**Completa lo siguiente**
A - Devuelve el fragmento del texto sobre Betanzos que empieza en "Betanzos está a" y termina en "hacia el este.".
B - Según el texto sobre Betanzos, ¿en qué año se fundó la villa?
C - Continúa el texto sobre Betanzos a partir de su última oración.

**Texto extraído**
▬▬▬▬▬▬▬▬▬▬

Betanzos está a veinte kilómetros de Sada. Es una villa ilustre, fundada en 1219, hace poco más de ocho siglos. Fue una de las siete provincias del Reino de Galicia, cuando la patria de Rosalía alcanzó su mayor renombre e influjo en la Península Ibérica, extendiéndose hasta Braga, por el sur, en comarcas hoy pertenecientes a Portugal; internándose en territorios de León y Zamora, hacia el este.

Galicia, por su lengua vernácula, su historia y su cultura, debió haber permanecido más unida a Portugal, pero las veleidades históricas la llevaron a pertenecer a la España de las ansias imperiales, ávida por dominar la Península Ibérica, expulsar a moros y judíos, imponiendo la cruz, la espada y el rotundo castellano, y volcarse al plus ultra de los grandes océanos y los reinos fantásticos de ultramar. Galicia entró en el lento e implacable proceso de transformarse en una región cada vez más apartada de Madrid, desprovista de los beneficios de una Corte centralista y mesetaria.

Los anhelos de advenir a un sistema federal, incluidos en la Primera República española dirigida por Pi y Margall, fueron aplastados por la restauración violenta de la monarquía. En la Segunda República, los estatutos autonómicos de las tres nacionalidades históricas: Galicia, Euzkadi y Cataluña, abortaron con el golpe de Estado de Franco Bahamonde, para ser implementados, con derechos más restringidos que la propuesta originaria, a partir de 1981, luego del establecimiento, precondicionado por el dictador Franco, de la actual y contradictoria «monarquía democrática» de los Borbones, cuyo referente hiper ventilado está hoy oculto a la mirada crítica de su pueblo, después de haber defraudado los públicos caudales.

El desangramiento constante que supuso el proceso de emigración, acentuado en Galicia, durante los siglos XIX y XX, debilitó aún más sus estructuras económicas, menoscabando la lengua y la cultura vernáculas, en beneficio de poderes hegemónicos y globalizantes que siguen fortaleciendo la prevalencia de un sistema controlado por una concepción de Estado que continúa siendo centralista, a despecho de la división administrativa de las diecisiete autonomías.

Betanzos conserva su apostura de villa señorial, aunque advertimos el deterioro de casas y solares, corroídos por el tiempo y la implacable humedad. Algunas de estas construcciones recibirán la ayuda de la Xunta y del ayuntamiento, si poseen carácter de monumento arquitectónico; otras, quedarán abandonadas a su suerte y a las posibilidades pecuniarias de sus propietarios.

Pero estamos aquí disfrutando del atractivo de sus callejuelas que suben o bajan, respecto de la plateada cinta del río que comunica con otras villas y pueblos ribereños, en la multiplicidad de locaciones nominadas con la rumorosa lengua de la patria de Breogán. Contra lo que se pudiera deducir de las crisis sanitaria y económica, a la hora del almuerzo hay escasos sitios disponibles y los precios de la comida son altos, excesivos, diríamos, para nuestra condición de sudamericanos.

▬▬▬▬▬▬▬▬▬▬

**Material extraído**

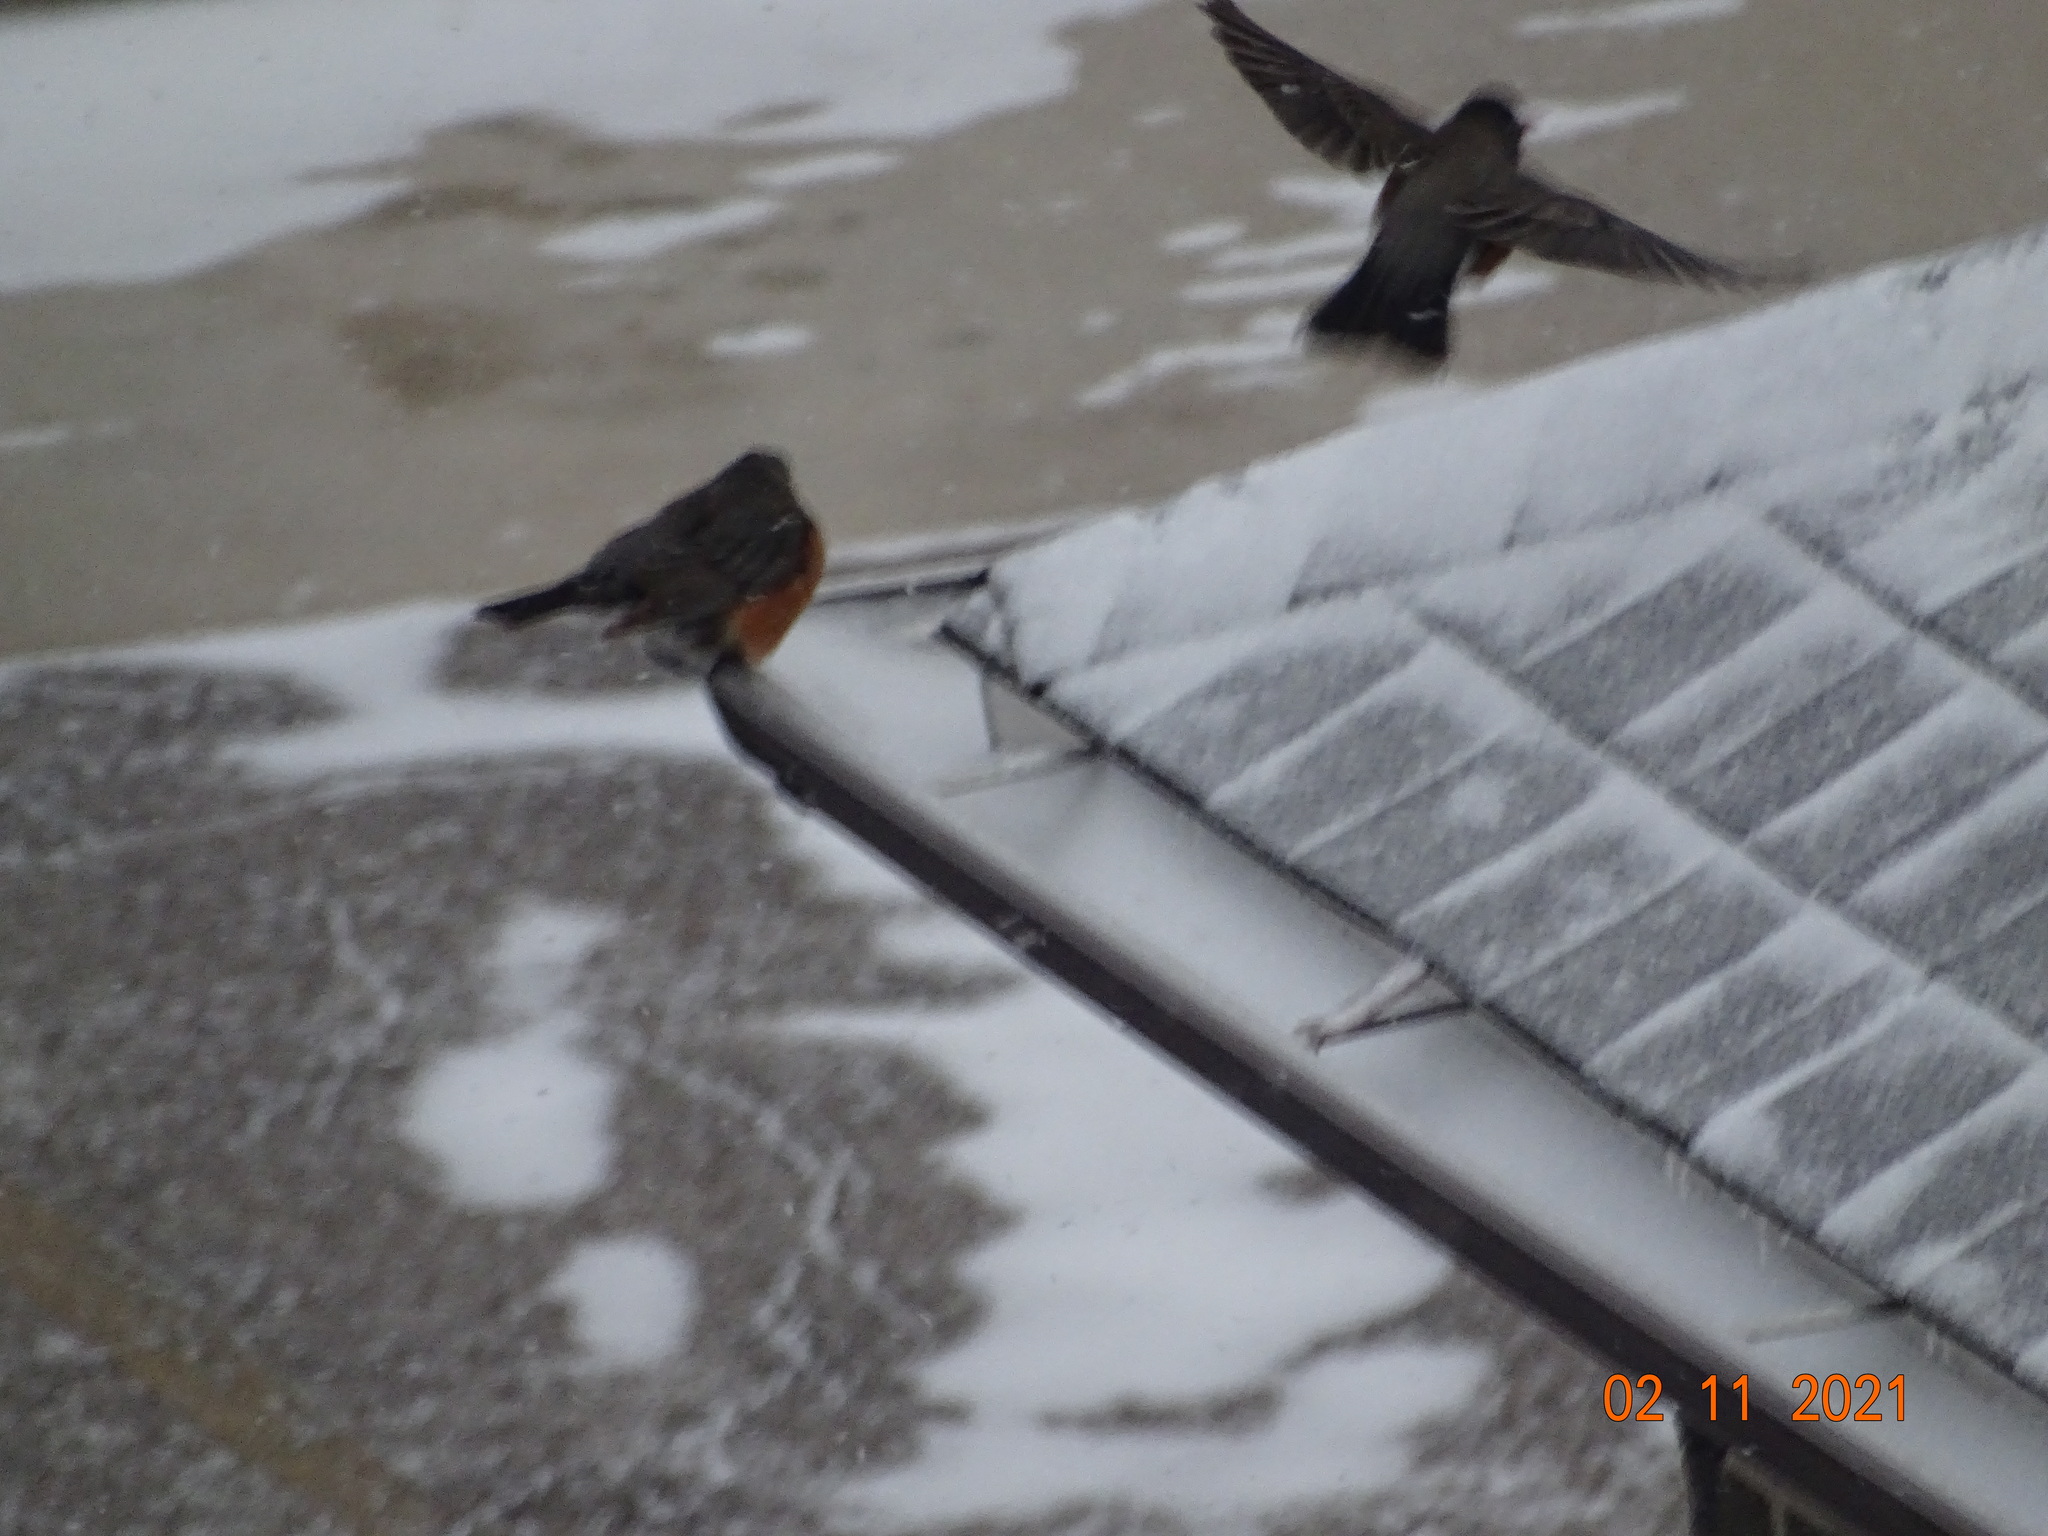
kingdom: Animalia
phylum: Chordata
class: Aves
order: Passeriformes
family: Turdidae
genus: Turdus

▬▬▬▬▬▬▬▬▬▬

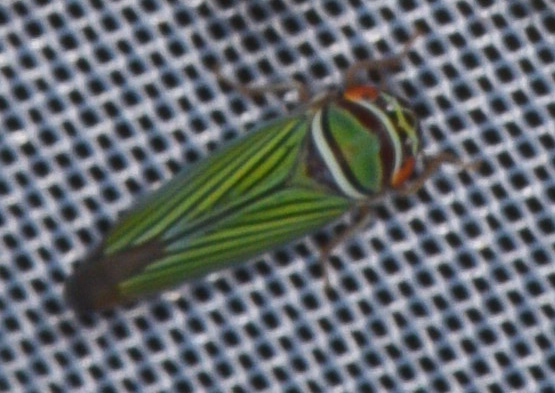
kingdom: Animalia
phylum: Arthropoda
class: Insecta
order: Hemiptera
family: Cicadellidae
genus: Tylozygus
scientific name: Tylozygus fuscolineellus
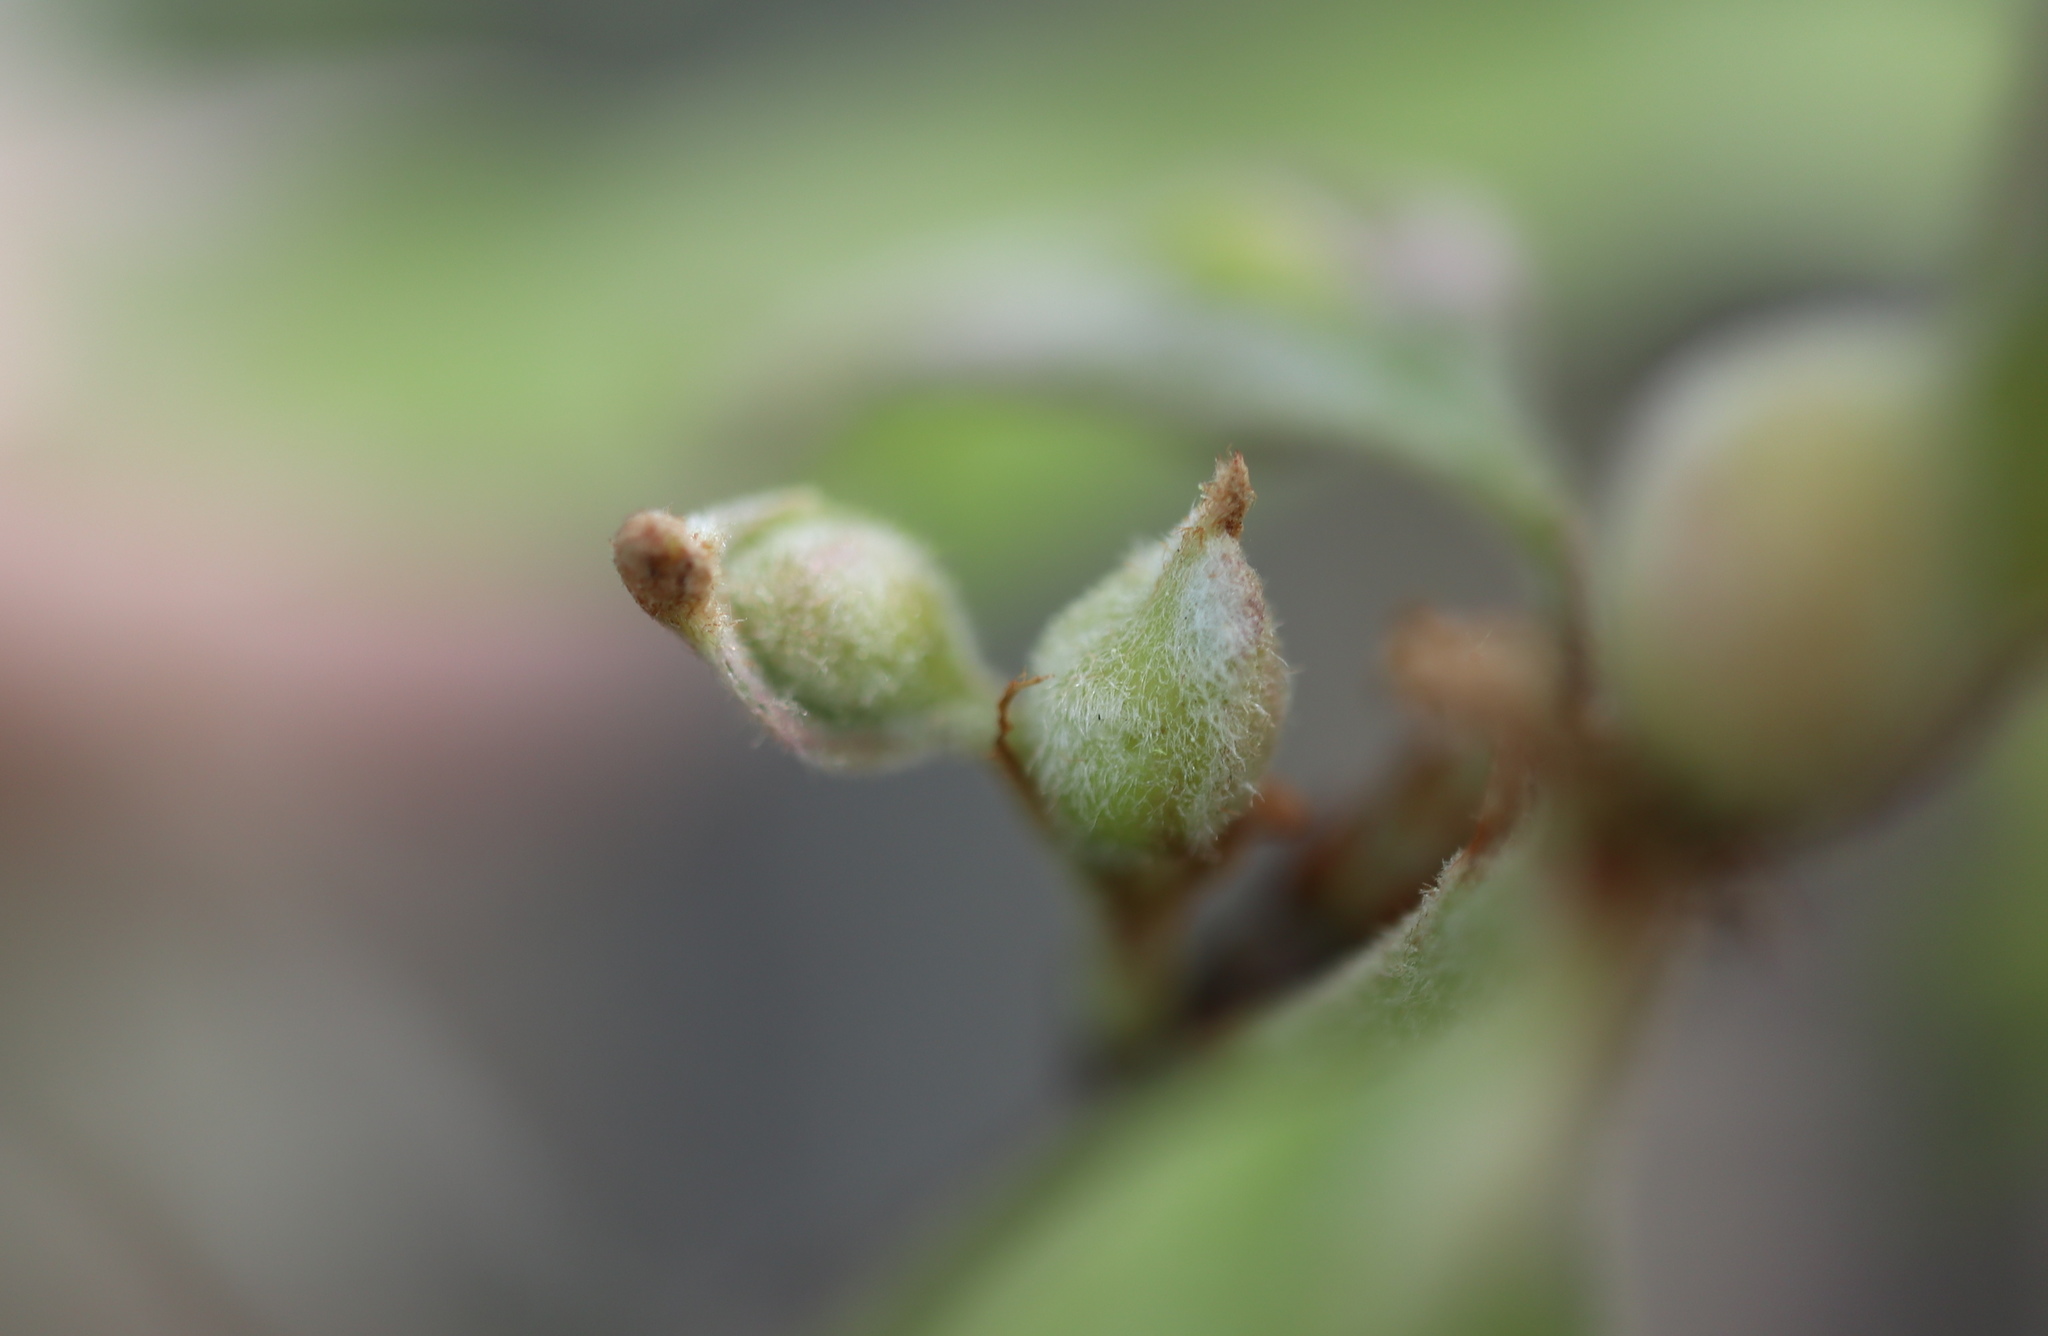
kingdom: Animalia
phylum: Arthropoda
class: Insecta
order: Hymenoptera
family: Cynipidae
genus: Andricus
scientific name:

▬▬▬▬▬▬▬▬▬▬

**Respuestas por tarea**
A -
Betanzos está a veinte kilómetros de Sada. Es una villa ilustre, fundada en 1219, hace poco más de ocho siglos. Fue una de las siete provincias del Reino de Galicia, cuando la patria de Rosalía alcanzó su mayor renombre e influjo en la Península Ibérica, extendiéndose hasta Braga, por el sur, en comarcas hoy pertenecientes a Portugal; internándose en territorios de León y Zamora, hacia el este.

B - En 1219.

C -
Merced a la diligencia de nuestro amigo y amable anfitrión, Paco Pita, accedemos a un restaurante o «casa de comidas», en las afueras de Betanzos. Nos sorprende el excitante aroma de la cocina, que se hará realidad gustativa y placentera en la mesa: caldo gallego, tortilla (estamos en la «semana de la tortilla»), callos a la gallega y bacalao, natillas, flan casero, leche frita... Bien podrían acompañarnos, en esta ocasión, Álvaro Cunqueiro y Pablo Neruda, comilones, sibaritas y larpeiros de antología.

Abandonamos Betanzos pasadas las cinco de la tarde. Volvemos a la marina de Sada. Comienza a llover, con esa intermitencia sonora que hace de Galicia la verde arpa de la lluvia, música que nos llena de nostálgicos amores.

Así como Eduardo Blanco Amor, después de su experiencia de Chiloé (la Nueva Galicia del Sur), declaró su imposibilidad para escribir, de manera objetiva, sobre el «archipiélago mágico», renombrado por Martín Ruiz de Gamboa en 1567, como Nueva Galicia, fundando la más austral de las ciudades con el nombre del Apóstol, Santiago de Castro, manifiesto mi dificultad en narrar mis experiencias aquí, en la tierra de Rosalía, sin el prurito de la emoción desbocada.

Es como si a un adolescente enamorado, aún lejos de toda posible desilusión, se le pidiese que hablara de su amada o amado apelando a la función crítica del lenguaje, aplicada al objeto de su encantamiento.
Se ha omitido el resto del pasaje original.